Hak milik yang bersih - artinya tidak ada tunggakan terhadap properti - diperlukan agar setiap transaksi properti berjalan lancar.

### Zonasi

Pembeli mungkin menginginkan properti tersebut untuk penggunaan yang tidak sesuai dengan peraturan zonasi yang berlaku. Penjual mungkin mencari pengecualian saat properti dalam escrow untuk memungkinkan pembeli melanjutkan rencana mereka setelah mengambil kepemilikan penuh atas properti tersebut.

### Perbaikan

Penjual mungkin menjamin perbaikan, seperti penebangan pohon atau perbaikan bangunan. Jika ini tidak dilakukan saat dalam escrow, kesepakatan bisa gagal.

## Kapan dan Bagaimana Dana Escrow Dilepaskan

Dana dalam transaksi properti dapat ditahan dalam escrow bahkan pada tanggal penjualan dan tidak akan dilepaskan sampai semua pihak—pembeli, penjual, dan perusahaan KPR—menyetujui bahwa semua syarat dalam perjanjian escrow telah terpenuhi.

Menjaga properti dalam escrow memastikan semua pihak bahwa tanggung jawab mereka akan dipenuhi.

## Mengapa Dana atau Properti Ditahan "dalam Escrow"?

Dana atau aset yang ditahan dalam escrow dipindahkan sementara dan ditahan oleh pihak ketiga, biasanya atas nama pembeli dan penjual untuk menyelesaikan transaksi. Prosedur penempatan sesuatu dalam escrow sering digunakan dalam transaksi properti, misalnya ketika properti, uang tunai, dan surat hak milik properti ditahan dalam escrow hingga syarat yang telah ditentukan terpenuhi.

## Barang Apa Saja yang Bisa Ditempatkan dalam Escrow?

Aset berharga seperti properti, uang tunai, saham, perhiasan atau barang koleksi, dan sekuritas adalah barang umum yang ditahan dalam escrow selama penjualan dari penjual ke pembeli baru.
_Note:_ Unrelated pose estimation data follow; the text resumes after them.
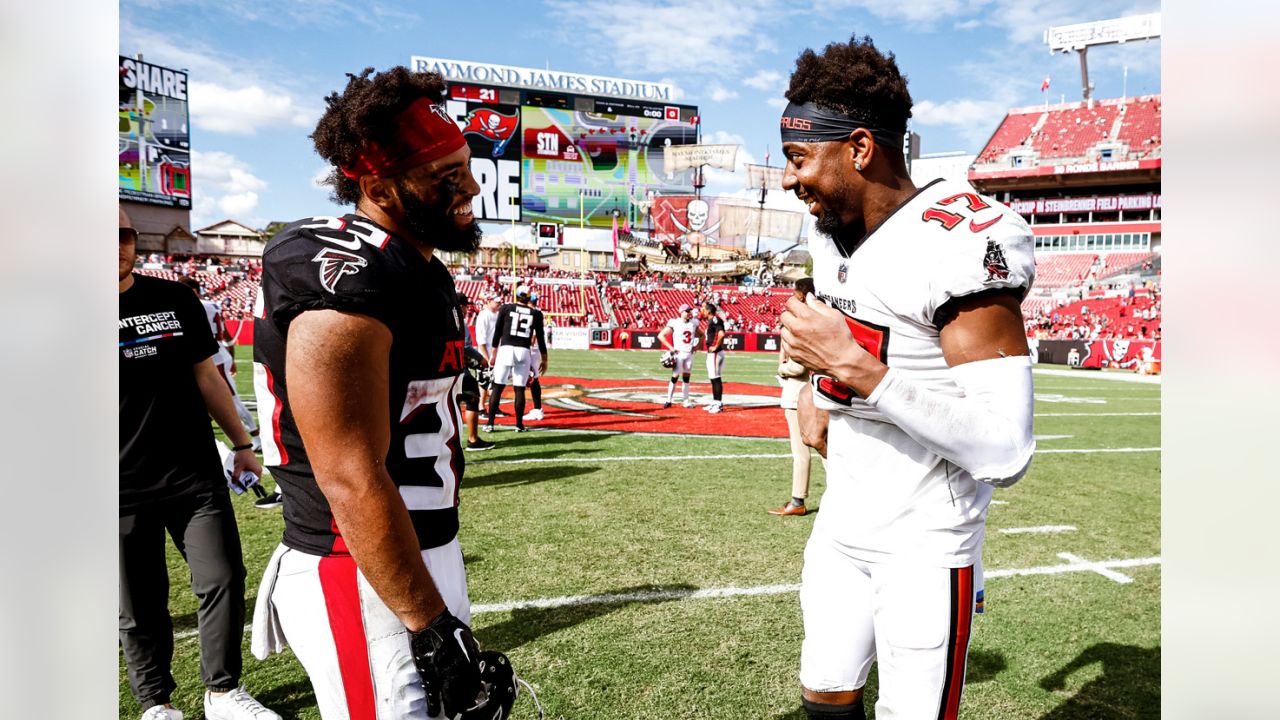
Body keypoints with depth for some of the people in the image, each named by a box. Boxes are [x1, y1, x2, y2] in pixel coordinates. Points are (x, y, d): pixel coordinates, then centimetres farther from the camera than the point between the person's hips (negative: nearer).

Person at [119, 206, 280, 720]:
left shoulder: (175, 300, 4)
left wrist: (241, 444, 11)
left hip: (197, 474, 2)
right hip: (124, 489, -2)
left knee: (223, 581, 2)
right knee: (139, 605, 8)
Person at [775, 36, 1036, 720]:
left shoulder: (958, 243, -23)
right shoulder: (834, 235, 3)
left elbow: (1006, 452, -29)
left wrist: (852, 366, -30)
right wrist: (818, 391, 7)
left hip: (926, 545, -7)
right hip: (841, 527, 8)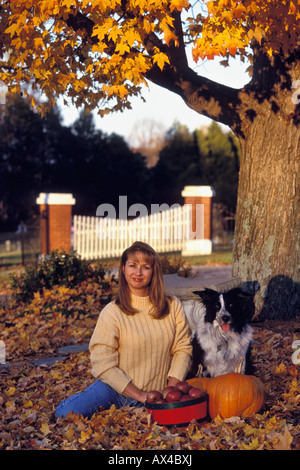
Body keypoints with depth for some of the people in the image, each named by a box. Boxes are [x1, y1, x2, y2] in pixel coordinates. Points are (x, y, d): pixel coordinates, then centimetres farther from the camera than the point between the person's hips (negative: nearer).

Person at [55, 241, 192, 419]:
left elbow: (183, 349, 2)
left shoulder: (173, 307, 3)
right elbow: (104, 366, -11)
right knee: (66, 412, -24)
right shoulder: (112, 313, -8)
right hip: (115, 389, -2)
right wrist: (141, 396, -15)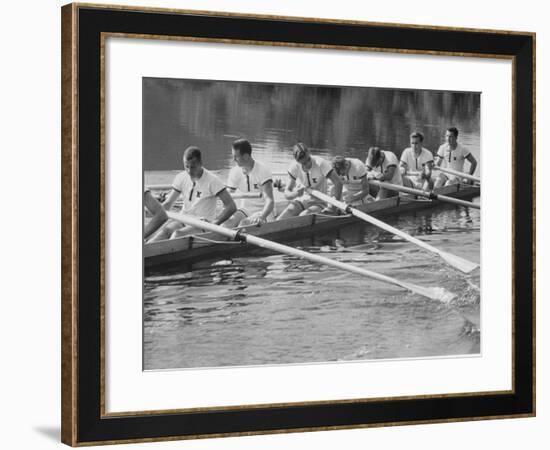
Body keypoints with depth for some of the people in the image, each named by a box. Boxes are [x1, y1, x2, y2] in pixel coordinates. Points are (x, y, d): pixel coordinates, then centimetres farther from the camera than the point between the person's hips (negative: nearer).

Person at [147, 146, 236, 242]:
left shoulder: (212, 180, -10)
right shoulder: (181, 178, 5)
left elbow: (231, 206, -14)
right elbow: (168, 203, 9)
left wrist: (214, 223, -27)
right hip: (183, 220, 4)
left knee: (178, 233, -33)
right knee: (165, 230, -28)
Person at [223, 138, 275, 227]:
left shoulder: (263, 171, -17)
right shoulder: (235, 172, -1)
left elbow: (270, 201, -26)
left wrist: (262, 217, -46)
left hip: (262, 212, -4)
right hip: (245, 209, 4)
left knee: (244, 223, -34)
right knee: (228, 222, -28)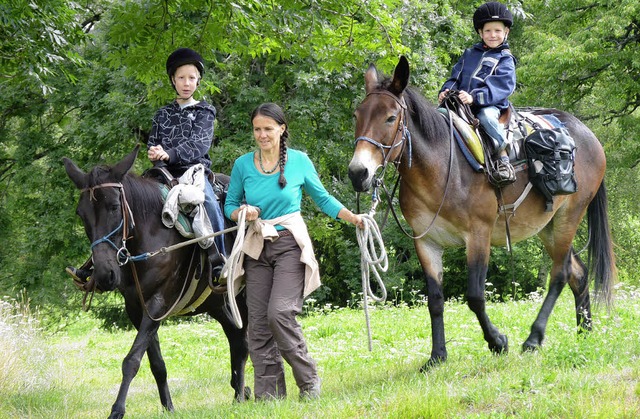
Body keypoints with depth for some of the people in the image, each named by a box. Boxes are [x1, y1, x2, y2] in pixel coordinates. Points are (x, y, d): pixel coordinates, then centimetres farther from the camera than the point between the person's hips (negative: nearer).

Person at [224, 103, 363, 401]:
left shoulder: (300, 161, 0)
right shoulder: (243, 165, 4)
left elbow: (322, 199, 10)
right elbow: (230, 205, 12)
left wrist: (353, 217, 0)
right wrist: (242, 213, -10)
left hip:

## Berapa Lama Uang atau Barang Lainnya Dapat Ditahan dalam Escrow dalam Transaksi Properti?

Dalam sebagian besar transaksi properti, periode akun escrow dapat menahan dana adalah 30 hingga 60 hari. Durasi tersebut memberikan waktu bagi kedua belah pihak untuk memenuhi kewajiban mereka, termasuk inspeksi, penilaian, dan persetujuan pembiayaan. Namun perlu diingat bahwa jangka waktu ini dapat bervariasi tergantung pada banyak faktor yang merupakan bagian dari transaksi.

## Intinya

Barang yang ditempatkan dalam escrow paling sering merupakan bagian dari transaksi properti. Properti, uang tunai, dan surat hak milik properti secara rutin ditahan dalam escrow hingga semua syarat yang diuraikan dalam perjanjian escrow terpenuhi, dan pengalihan kepemilikan dapat terjadi. Perjanjian escrow menguraikan syarat dan ketentuan yang disepakati oleh para pihak yang terlibat dalam transaksi beserta tanggung jawab masing-masing. Barang yang ditempatkan dalam escrow, mulai dari barang berharga seperti uang tunai hingga properti hingga sekuritas, dikelola oleh wali amanat pihak ketiga yang disebut agen escrow.


## FAQ

**Apa itu escrow dalam konteks keuangan?**
Escrow adalah penahanan aset oleh pihak ketiga hingga syarat hukum terpenuhi untuk mentransfernya, biasanya antara pembeli dan penjual.

**Bagaimana cara kerja escrow dalam transaksi properti?**
Dalam transaksi properti, properti, uang tunai, dan surat hak milik ditahan oleh agen escrow hingga semua syarat dalam perjanjian, seperti penilaian dan inspeksi, terpenuhi.

**Mengapa properti ditahan dalam escrow?**
Properti ditahan dalam escrow untuk memastikan bahwa semua pihak memenuhi kewajiban mereka, seperti pembeli mendapatkan pembiayaan dan penjual menyelesaikan perbaikan, sebelum kepemilikan dialihkan.

**Apa saja jenis aset yang bisa ditempatkan dalam escrow?**
Aset berharga seperti properti, uang tunai, saham, perhiasan, barang koleksi, dan sekuritas dapat ditempatkan dalam escrow.

**Berapa lama biasanya dana ditahan dalam escrow untuk transaksi properti?**
Dalam kebanyakan transaksi properti, dana dapat ditahan dalam escrow selama 30 hingga 60 hari, memberikan waktu bagi kedua belah pihak untuk memenuhi kewajiban mereka.